Fiona had a wedge of the pie. “Can I have another?” Of course. I resorted to sparkling wine faute de mieux. She also had some of the savoury cake and cake. I dispensed tots of rum to all four though Fiona asked if she could leave hers. Quentin moved from the chair to the bottom of the bed. John was talking again but so were the other two. When I inquired about what, I was gestured by John to zip it, “This is a private conversation.” In response I went into some sort of performance of some sort of wheedlingly protesting character. When Fiona and I were talking, silence fell, as Fiona noticed, “Are they listening to our conversation?” “No,” I assured her, taking a look, “they’ve just stopped talking and are refocussing. They haven’t got round to listening yet.”

Steph came, a carnivore at last. I broached the guinea fowl, cutting off a b-east and ladling out carrot, potato and french beans, not without difficulty, and reheating in the microwave. “Is it the same as last year?” That gave me pause. “Yes.” Steph’s great. She showed her clothes designs from a phone, helped herself to cake, sat in the chair, got up to move it - “It’s a swivel chair.” – swivelled it, looked for party music and found Shostakovich, worked the cd player with a will, only needing a quick direction at one point. She left a little b-east and potato. I threw the former out for the fox. Jon came. More guinea fowl. More left. Fox. He asked for beer. “John was going to bring some.” I had another time bought beer for Jon who hadn’t come. He settled for red wine. Steph had some of that. They move their barge every two weeks. It’d be too costly to stop any one place. He sat by Steph on the stool, swerving every time I passed going about my hostly duties, washing plates and forks to have clean ones available, making sure Quentin was totted up but not being detained by his arresting look. That Jon and Steph were affectionate with one another after so many years together was a pleasure to see. I recommended the savoury cake to them since everybody went for it but they weren’t having that. Fiona was on the steps. Wait a minute: I was sitting on the stool, trying hard to take in what Jon was saying. What was he sitting on? The stool too. Unless I was on a chair pulled out from the console which, by the way, I’d unfolded out that morning before Jean. I was fuddled by weed and wanting to find something pertinent to say.

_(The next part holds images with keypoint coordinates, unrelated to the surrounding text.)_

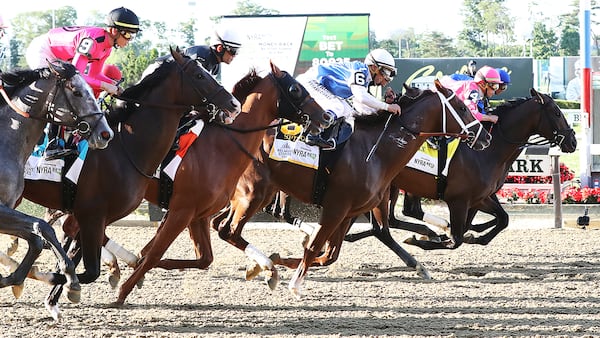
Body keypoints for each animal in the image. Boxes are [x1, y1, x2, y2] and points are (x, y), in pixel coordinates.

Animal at [0, 59, 113, 304]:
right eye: (78, 92)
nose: (106, 134)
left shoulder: (7, 209)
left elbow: (37, 236)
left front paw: (12, 280)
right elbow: (43, 227)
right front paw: (71, 279)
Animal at [21, 46, 241, 316]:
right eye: (199, 75)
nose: (234, 104)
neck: (127, 147)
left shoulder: (96, 215)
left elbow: (77, 257)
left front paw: (55, 296)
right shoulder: (94, 213)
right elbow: (88, 265)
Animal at [110, 60, 336, 306]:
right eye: (295, 89)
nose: (325, 116)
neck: (222, 146)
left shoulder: (196, 214)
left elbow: (202, 259)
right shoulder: (183, 210)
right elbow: (153, 253)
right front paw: (124, 288)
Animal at [203, 80, 492, 298]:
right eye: (461, 107)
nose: (485, 136)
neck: (377, 150)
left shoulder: (350, 211)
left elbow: (328, 254)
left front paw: (281, 261)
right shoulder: (335, 207)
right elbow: (315, 248)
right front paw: (294, 283)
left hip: (244, 196)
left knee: (220, 225)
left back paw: (262, 266)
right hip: (255, 193)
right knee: (228, 229)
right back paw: (266, 267)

Jon had done research on 15th century Germany and wished it to conform to his ideological bent. I didn’t know what but presumed Corbynista left. But in all intellectual honesty the evidence didn’t support his theory. His intellectual honesty was commendable. “Did it put a dent in your ideology?” I asked, in retrospect quite pertinently. Apparently not. Wafting across was that somebody had a PhD in engineering, the likeliest candidate of those present being Dan, however improbably. [Jon] Jon tried the caviar but wouldn’t hazard a guess to cost.

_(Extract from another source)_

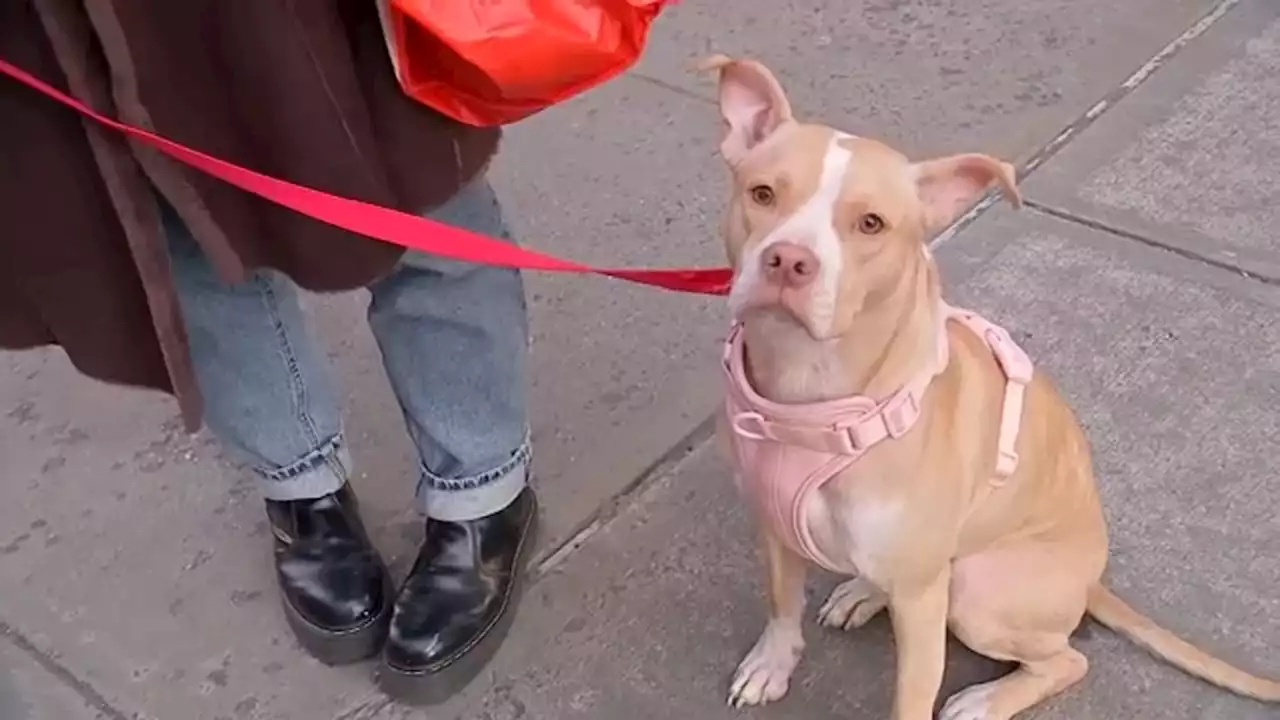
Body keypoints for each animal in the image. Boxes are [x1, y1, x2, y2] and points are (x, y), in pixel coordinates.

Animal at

Fiona said something to me in the kitchen. She looked nonplussed by my reply. “What did you say?” She repeated. “I misheard.” I read 8:28 on a timer, working out that that was the time and I didn’t have to take off two hours as from a twenty-four hour clock in what after all was after noon. “I think we can assume Jacyntha’s not coming.” Fiona said she was bonkers anyway. I’d thought she’d come for the food, being greedy, but had had no expectation either way and couldn’t speculate why she hadn’t. Dan and Quentin left, then Fiona, and Steph and Jon substantially later. I offloaded Fiona’s rum on him at leaving. John wasn’t up to going home and asked to stay. I couldn’t decide whether it’d been a good party or not. It seemed ordinary, nothing standing out, “except Quentin’s feet-wiping”, not worth having, no dream fulfilled of three publishers in the one room, no discernible art behind it to be revealed by writing, not worth writing out then. John assured me everybody had enjoyed themselves. That wasn’t the yardstick. We had the risotto nobody wanted for supper, the washing-up left, despite John, till the morrow.